That’s the big question facing some of you. There are also some other related ones: “Will I be able put in the intensive work that a PhD requires?” “Is it going to be worth it?” – and perhaps, most important of all: “What scope is there for me after I get my doctoral degree?”
In her article entitled ‘Applying to Ph.D. Programs in Computer Science’ Dr. Harchol-Balter (an associate professor of computer science at CMU who has been involved in the Ph.D. admissions process at CMU, U.C. Berkeley, and MIT) answers these questions in-depth and with a great deal of insight. What is more she does so in a clear, concise, straight forward manner that allows her to cover a lot of ground in one brief, easy-to-read document.
Though she writes with a focus on doctoral programs in Computer Science, students applying for almost any program can read it with profit. In fact all students whether they are applying to master’s or doctoral programs in an American university should read her comments on the ‘Application Process’. They give invaluable tips (especially for top-notch students) on the recommendation letter and the statement of purpose.
Her article covers five main sections:
- Do I really want a Ph.D.? What does a Ph.D. entail?
- The Application Process
- Fellowship Information
- Choosing the right Ph.D. program for you
- Current 2010 Rankings of CS Ph.D. programs in the U.S.
The depth of her insights (delivered in a refreshingly direct manner) are apparent no matter where you look.

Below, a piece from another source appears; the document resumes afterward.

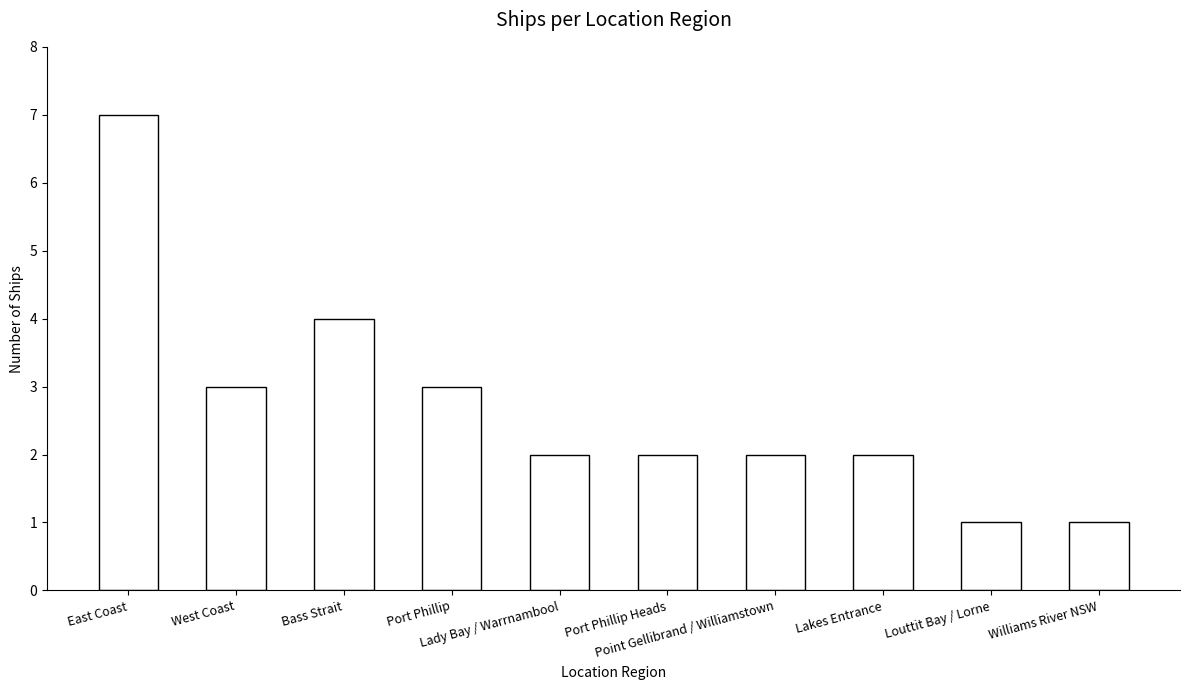

Is it true that the value at East Coast is 12?

False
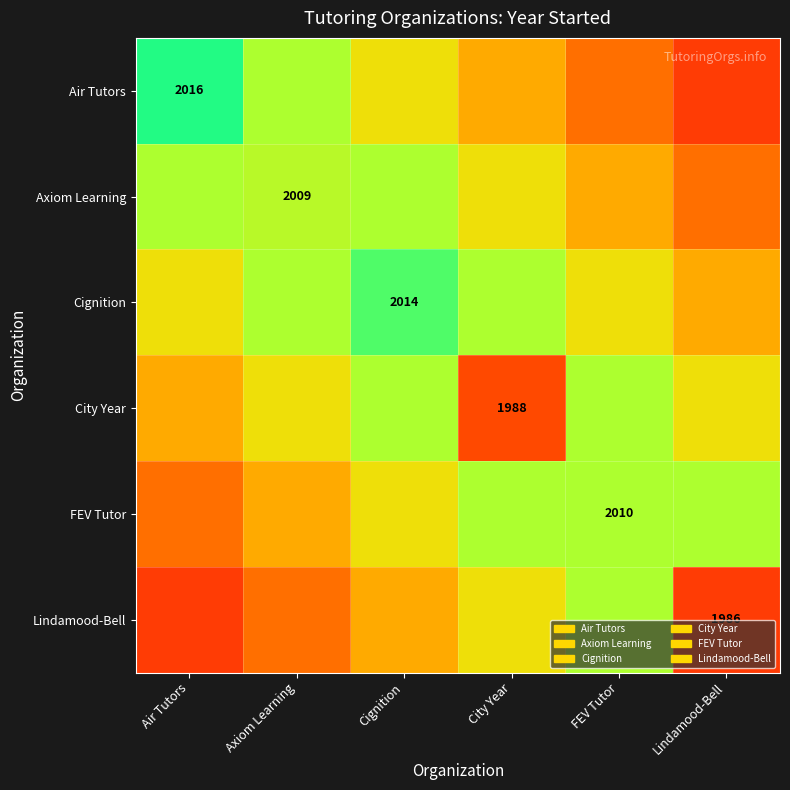

How many values in the Lindamood-Bell series exceed 1998?

2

Here are a few random samples:
- What you should understand about a PhD: “A Ph.D. is a long, in-depth research exploration of one topic. By long we’re typically talking about 6 years. By in-depth we mean that at the end of the Ph.D. you will be the world expert or close to it in your particular area. You will know more than your advisor about your particular research area. You will know about your research than anyone at your school…”
- Graduate school rankings: “Ranking is based on people’s opinions. Even very low ranked schools have some truly great professors and some very famous professors. Also remember that a famous professor does not imply a great advisor”
- Choosing the right PhD program: “Count the faculty in your chosen area of research. Now subtract all the ones who are not actually present (their name appears on the web page, but they’re actually at some other school). The number left are the resources you will have to help you with your thesis research.”
- The balance between course work and research in a PhD: “A Ph.D. program typically requires less than 10 courses during the entire 6 years (including required “core” courses, and required “electives”). The emphasis in the Ph.D. is not on classes, but rather on research. A Ph.D. student will typically take classes only when she feels that they will be useful in her research.”
- The differences between professor-student relationship in classes and in research:
- ” In research, you are often working alone, or at best with you advisor and maybe one other student”
- “In research, there are no grades. There is some instruction (from your advisor), but mostly it’s up to you to be self-motivated and pro-active”
- “In the classroom, there is a distance between you and your professor. In research, you and your advisor will work side-by-side”
- “When taking classes, you will almost never see your professor alone. When doing research with an advisor, you will typically have 1 hour per week when you meet with your advisor alone.”
- Why you should try for a fellowship: “If you are awarded the fellowship, it is an honor that will forever appear on your cv” and “An outside fellowship makes you an attractive target for any school and for any advisor. When I received a 6-year fellowship, I immediately sent every school I had applied to a postcard notifying them. Within a week they all accepted me – Why not? I came free of charge.”
If you are wondering whether to apply for a PhD, this is an article well worth reading. Here’s the link: Applying to Ph.D. Programs in Computer Science.
P.S. included in her article, for those of you who are interested, is the story of how Dr. Mor Harchol-Balter, decided that she wanted to pursue doctoral studies.